One bone of contention between Nick Clegg and Nigel Farage in yesterday's EU debate was whether or not we'd be better off like Switzerland and Norway; operating outside of the European Union. We've checked three of their claims on the topic from yesterday's exchanges.
"Switzerland and Norway have to pay into the European Union coffers, they have to obey all European Union laws ... no Norwegian or Swiss MEPs or commissioners, they have no passport checks, they have no power whatsoever, all the rules are made by foreigners."
A House of Commons committee concluded in a recent report that both Switzerland and Norway "are in practice obliged to adopt EU legislation over which they have had no effective say," although it is an exaggeration to say that all their rules are made by foreigners.

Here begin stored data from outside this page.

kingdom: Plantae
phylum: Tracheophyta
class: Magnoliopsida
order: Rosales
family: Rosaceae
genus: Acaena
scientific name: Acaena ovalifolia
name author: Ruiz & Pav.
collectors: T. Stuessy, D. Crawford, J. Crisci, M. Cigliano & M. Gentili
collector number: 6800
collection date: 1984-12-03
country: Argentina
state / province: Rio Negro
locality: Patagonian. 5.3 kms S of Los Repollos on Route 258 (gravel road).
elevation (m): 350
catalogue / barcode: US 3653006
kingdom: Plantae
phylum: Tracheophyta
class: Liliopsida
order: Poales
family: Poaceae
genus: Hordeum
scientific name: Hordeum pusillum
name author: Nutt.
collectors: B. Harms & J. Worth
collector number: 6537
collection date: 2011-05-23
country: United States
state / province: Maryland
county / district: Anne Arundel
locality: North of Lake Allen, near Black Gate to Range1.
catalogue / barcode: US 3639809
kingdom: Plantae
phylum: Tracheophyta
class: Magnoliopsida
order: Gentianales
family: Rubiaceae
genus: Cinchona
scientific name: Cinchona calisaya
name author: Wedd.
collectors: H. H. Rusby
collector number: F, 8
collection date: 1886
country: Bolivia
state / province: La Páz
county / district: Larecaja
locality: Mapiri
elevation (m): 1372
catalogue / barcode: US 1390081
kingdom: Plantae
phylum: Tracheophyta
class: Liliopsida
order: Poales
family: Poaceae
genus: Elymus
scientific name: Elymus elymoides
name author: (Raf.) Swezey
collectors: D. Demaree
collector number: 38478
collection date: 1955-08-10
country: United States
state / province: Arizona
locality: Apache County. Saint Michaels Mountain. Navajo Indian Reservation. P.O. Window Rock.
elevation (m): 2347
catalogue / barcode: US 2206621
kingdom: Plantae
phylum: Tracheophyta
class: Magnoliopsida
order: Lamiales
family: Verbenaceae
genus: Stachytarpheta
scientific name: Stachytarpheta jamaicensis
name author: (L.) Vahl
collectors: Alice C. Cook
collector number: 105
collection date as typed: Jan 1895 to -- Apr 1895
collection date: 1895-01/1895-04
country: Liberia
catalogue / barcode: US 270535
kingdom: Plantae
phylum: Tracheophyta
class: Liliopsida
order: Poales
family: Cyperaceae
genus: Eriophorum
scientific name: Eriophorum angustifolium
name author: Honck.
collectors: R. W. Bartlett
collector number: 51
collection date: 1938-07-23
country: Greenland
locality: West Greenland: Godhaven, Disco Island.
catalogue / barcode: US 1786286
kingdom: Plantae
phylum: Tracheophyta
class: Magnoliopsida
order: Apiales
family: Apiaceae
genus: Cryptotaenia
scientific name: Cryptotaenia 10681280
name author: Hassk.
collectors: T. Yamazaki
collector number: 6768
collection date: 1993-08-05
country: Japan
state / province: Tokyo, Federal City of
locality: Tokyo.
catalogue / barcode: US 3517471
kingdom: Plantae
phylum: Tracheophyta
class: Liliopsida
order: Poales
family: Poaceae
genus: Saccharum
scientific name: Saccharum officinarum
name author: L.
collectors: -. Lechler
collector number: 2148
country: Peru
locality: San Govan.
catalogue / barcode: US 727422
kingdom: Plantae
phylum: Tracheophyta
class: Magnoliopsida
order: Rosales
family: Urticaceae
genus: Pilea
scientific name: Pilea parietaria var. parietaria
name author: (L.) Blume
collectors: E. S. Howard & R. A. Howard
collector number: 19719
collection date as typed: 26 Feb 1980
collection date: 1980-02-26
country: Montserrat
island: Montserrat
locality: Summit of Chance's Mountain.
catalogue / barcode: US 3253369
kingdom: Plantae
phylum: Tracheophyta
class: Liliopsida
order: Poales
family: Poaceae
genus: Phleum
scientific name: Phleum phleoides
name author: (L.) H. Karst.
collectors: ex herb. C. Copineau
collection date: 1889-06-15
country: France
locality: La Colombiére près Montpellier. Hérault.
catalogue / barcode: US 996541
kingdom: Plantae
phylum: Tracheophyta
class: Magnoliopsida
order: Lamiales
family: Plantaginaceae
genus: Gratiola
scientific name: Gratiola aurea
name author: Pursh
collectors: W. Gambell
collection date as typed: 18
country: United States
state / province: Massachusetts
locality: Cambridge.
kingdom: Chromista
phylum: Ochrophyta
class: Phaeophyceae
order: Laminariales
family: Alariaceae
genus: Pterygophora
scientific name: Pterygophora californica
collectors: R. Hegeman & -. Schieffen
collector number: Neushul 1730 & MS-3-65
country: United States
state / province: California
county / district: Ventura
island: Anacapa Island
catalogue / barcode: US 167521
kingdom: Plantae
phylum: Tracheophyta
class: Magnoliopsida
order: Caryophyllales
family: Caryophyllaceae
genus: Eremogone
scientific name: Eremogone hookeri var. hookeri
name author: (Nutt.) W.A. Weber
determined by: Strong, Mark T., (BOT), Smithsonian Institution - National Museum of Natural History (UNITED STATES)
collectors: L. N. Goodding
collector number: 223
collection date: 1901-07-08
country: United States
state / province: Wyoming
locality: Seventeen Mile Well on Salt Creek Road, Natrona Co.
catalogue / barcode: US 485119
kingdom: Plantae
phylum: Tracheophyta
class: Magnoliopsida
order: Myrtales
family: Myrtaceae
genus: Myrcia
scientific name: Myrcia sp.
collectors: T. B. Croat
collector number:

According to the report, the Norwegian Government commissioned an independent review of Norway's agreements with the EU which reported in 2012 that
"the most problematic aspect of Norway's form of association with the EU is the fact that Norway is in practice bound to adopt EU policies and rules [...] without being a member and without voting rights."
It also cites Professor René Schwok of the University of Geneva saying that in practice, the ability of the EEA's non-EU states to opt out of EU legislation is "politically unusable".
As neither is part of the EU, Norway and Switzerland don't have any MEPs or commissioners representing them there. They're also both part of the Schengen Area, which means that although there are custom requirements in place (as they're not in the EU), there are not usually systematic passport controls at the border.
"Both Norway and Switzerland sell about 75% of their overseas goods to European Union countries."
"Switzerland has more Free Trade Agreements with the big economies of the world than we do as part of the European Union"
Switzerland currently has a network of 28 free trade agreements (FTAs) with 38 partners outside the EU. It's in the process of negotiating more.